Rossi expressed concern over the possible delay the alternate plan might cause, and said John Keene is scheduled to bring equipment in on March 5 to begin excavating work.
The Squibnocket Farm homeowners will back whatever plan the town selects as long as it doesn’t delay the town’s project,” Haley and Aldrich senior vice president Mark Haley said. Haley’s firm designed the much-litigated bridge to the Squibnocket Farm subdivision. As a warning against delay, he reminded the board, per Chilmark’s agreement with Squibnocket Farm, the revetment cannot be removed until power is reconnected to the subdivision.
Additionally complicating the issue, Linda Coutinho, an Eversource employee who has assisted with the Taylor/Orphanos alternate plan, said she believes the plan is in the clear easement-wise but that the directional drilling needed for burying the power lines would require an archeological survey. Rossi asked if Public Archaeological Laboratory (PAL), a Rhode Island company that has already worked on other aspects of the project, could come swifty.

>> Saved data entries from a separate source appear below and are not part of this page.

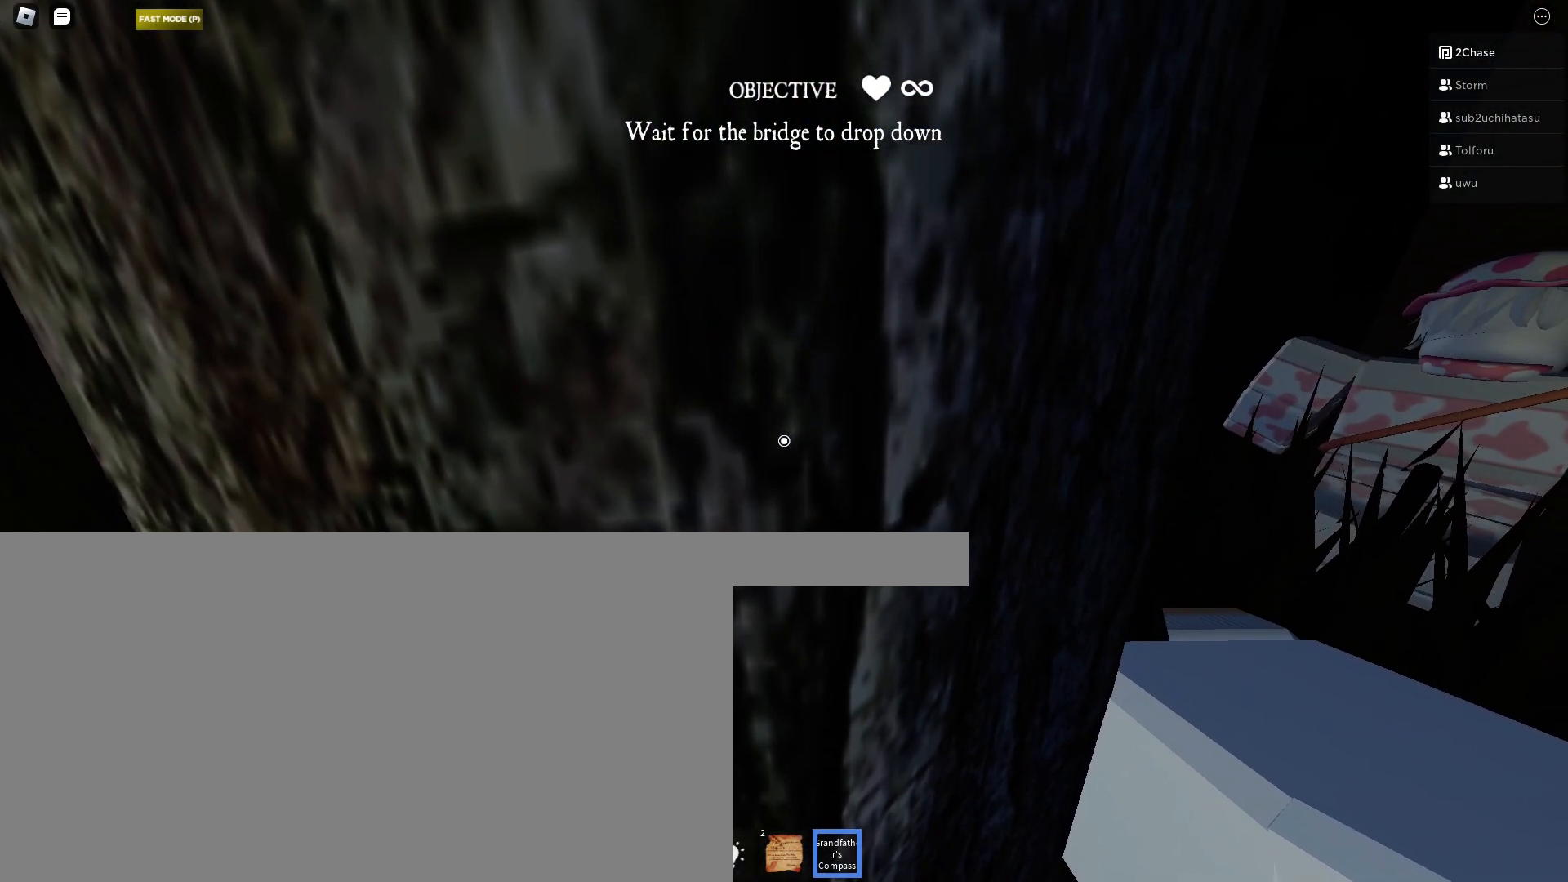
{"keys": [], "mouse": [], "events": []}
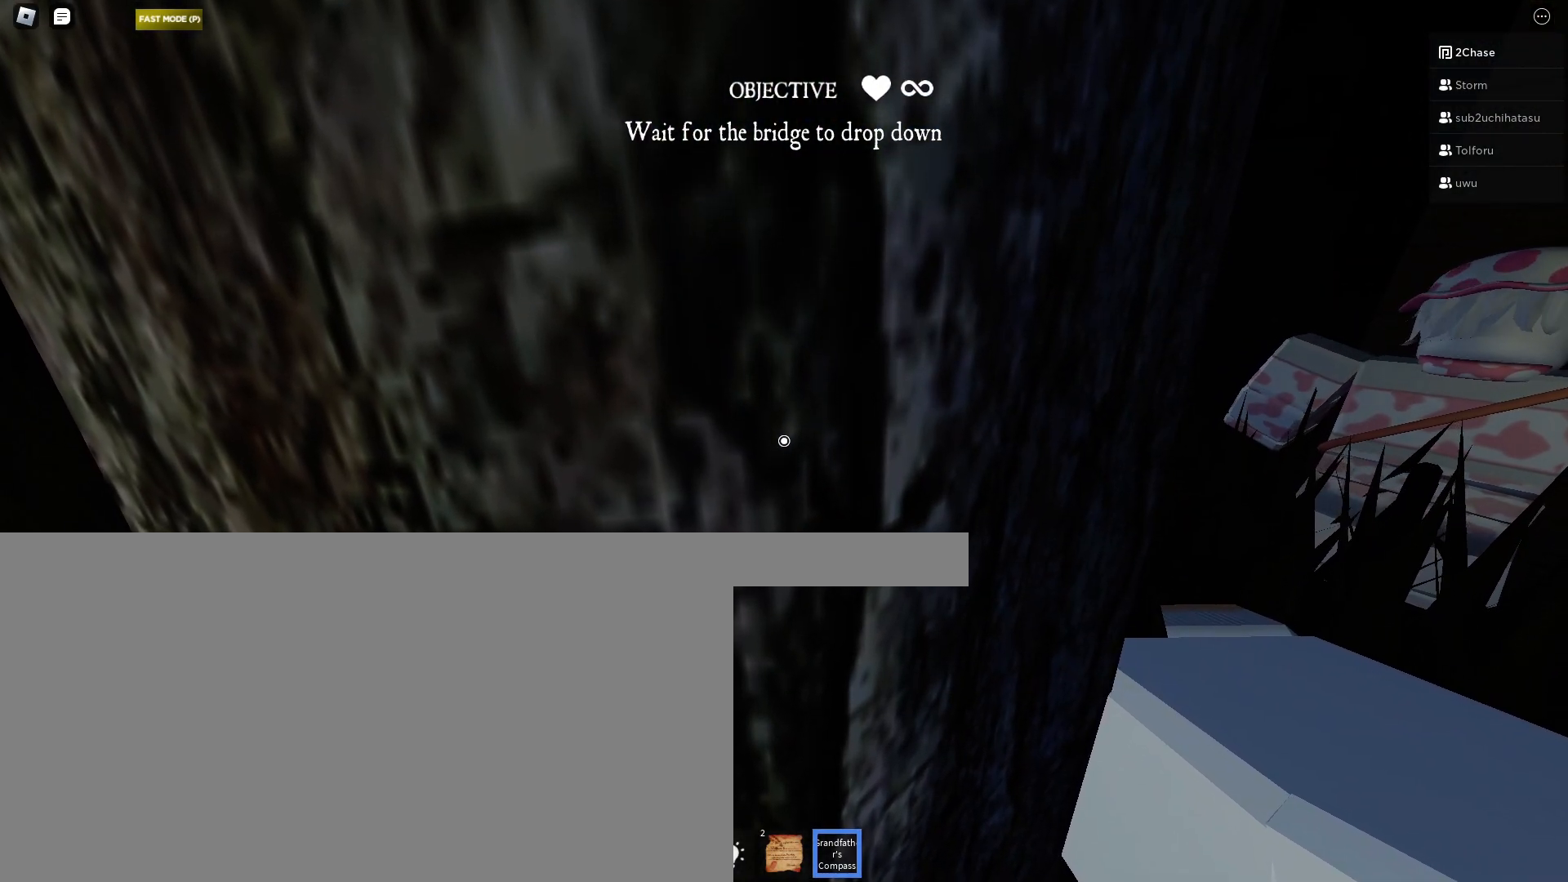
{"keys": [], "mouse": [], "events": []}
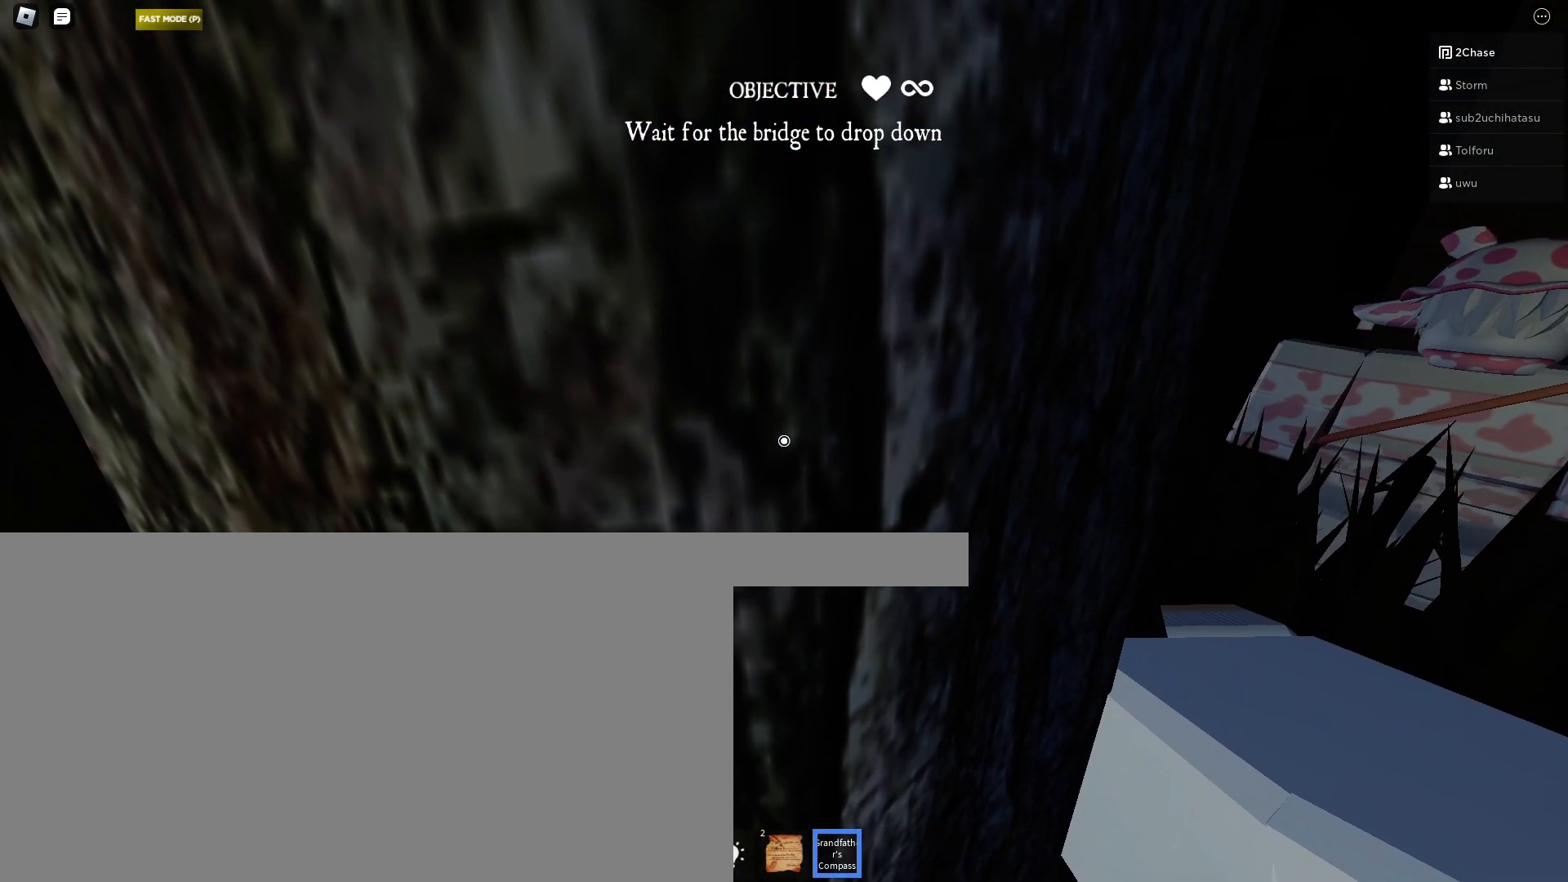
{"keys": [], "mouse": [], "events": []}
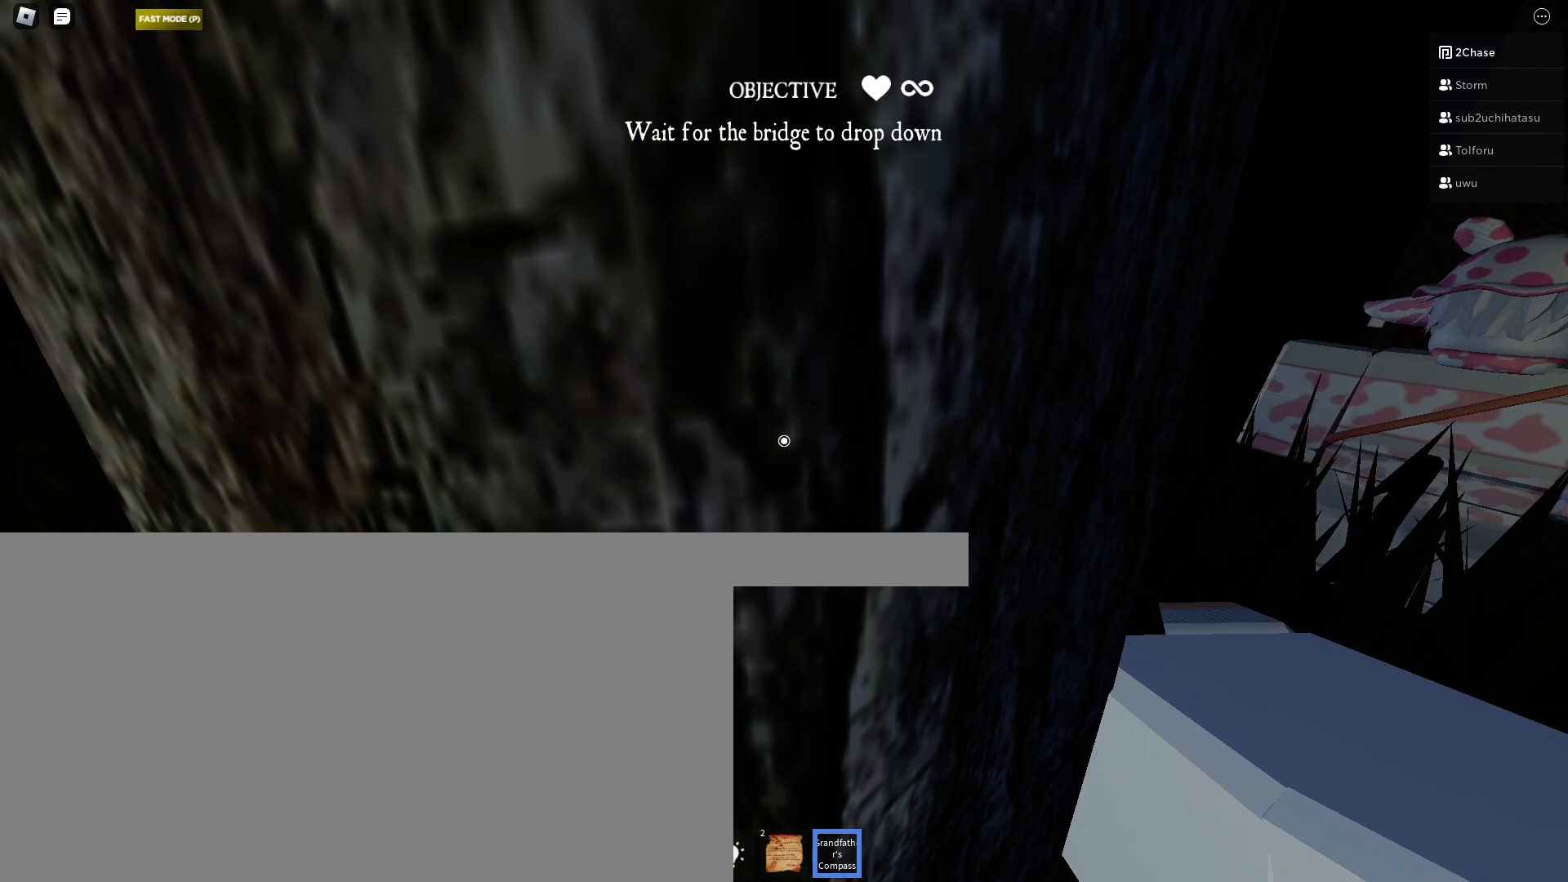
{"keys": [], "mouse": [], "events": []}
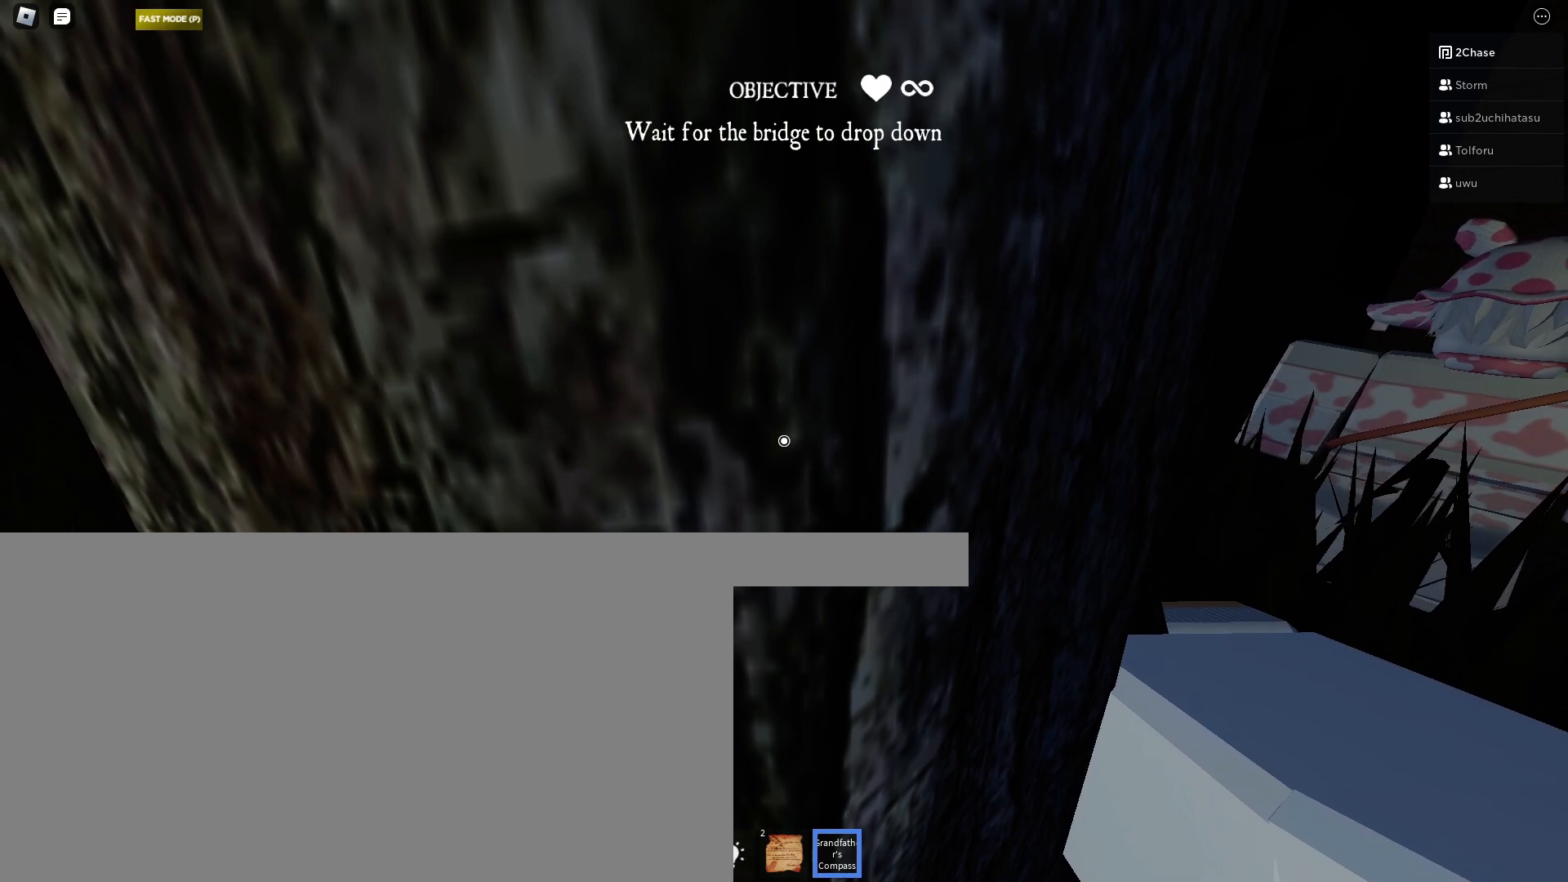
{"keys": [], "mouse": [], "events": []}
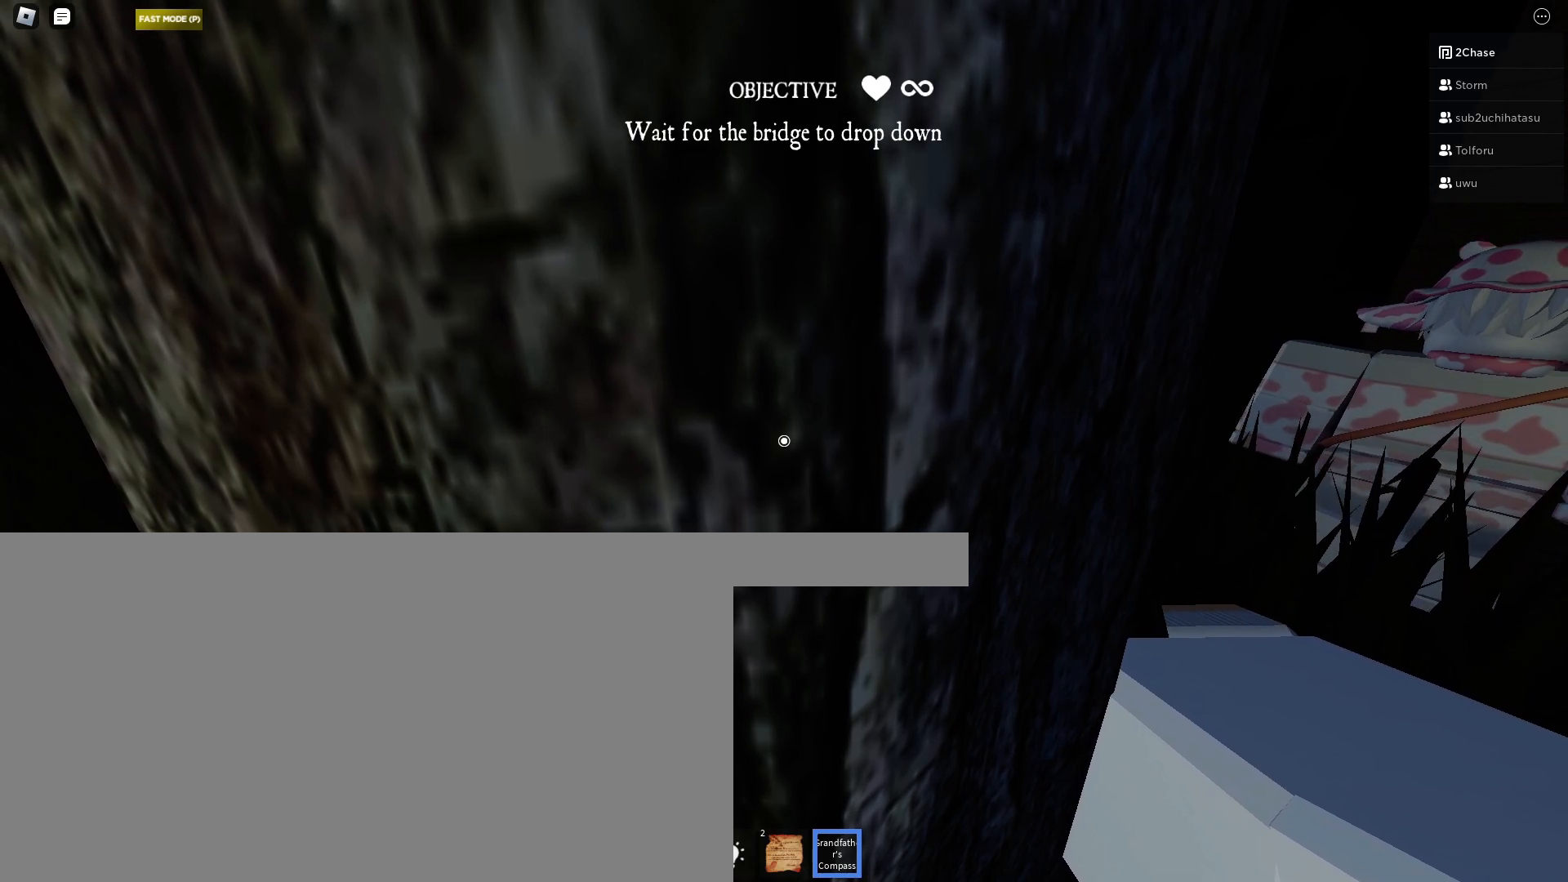
{"keys": [], "mouse": [], "events": [[300, "a", "down"], [350, "a", "up"]]}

Haley said he thought they could.
Jack Taylor pointed out the current plan has easement liabilities, namely on the Frescotti property, where a property line extends into the middle of Squibnocket Road. “So in addition to an easement to move the pole, you have to get an easement from him to drill under the road,” he said.
Taylor said in essence, Chilmark may not have clear title to move forward.
“Well, that could be a problem,” Rossi said.
Doty said the board is prepared to accept the original Eversource plan.
“Regardless of anybody’s concern of whether we have the legal right to do it or don’t have the legal right to do it,” he said. Doty later tempered his statement, and said if there was a better plan, the board would consider it.
The board voted unanimously to keep the hearing open until 9 am on Friday, Feb. 23.
Speaking to The Times on Wednesday, Haley said the alternate plan was now the go-to plan, and that PAL was expected to do a survey with two representatives from the Wampanoag Tribe of Gayhead (Aquinnah) in a day or two.
At the outset of the meeting, Rossi, a long-time realtor, announced he’d brokered the sale of a property on Squibnocket Road slated for a pole easement in the Eversource proposal — 16 Squibnocket Road — owned by Hasbro president John Frascotti and Sharon O’ Connor. Rossi said he’d filed a disclosure for the appearance of conflict with the town clerk and that a subsequent ethics committee review found no conflict. He said he also spoke with town counsel and Squibnocket Road residents.
In related business, Island surveyor Reid Silva and conservation committee administrator Chuck Hodgkinson said recent archaeological discoveries had tripped up the design plan for the new Squibnocket Beach parking lot.
“Thirty-three features” of significance, two of which were deemed burial in nature and unmovable, were discovered when topsoil was stripped off a berm along the road edge in preparation for the lot, Silva said.
Silva and Hodgkinson rolled out an amended design on the table before the selectmen. The amended plan adjusted elevation and changed asphalt/gravel configuration of parking lot so as not to disturb the archaeological features.
The selectmen voted 2-0 to approve the amended plan.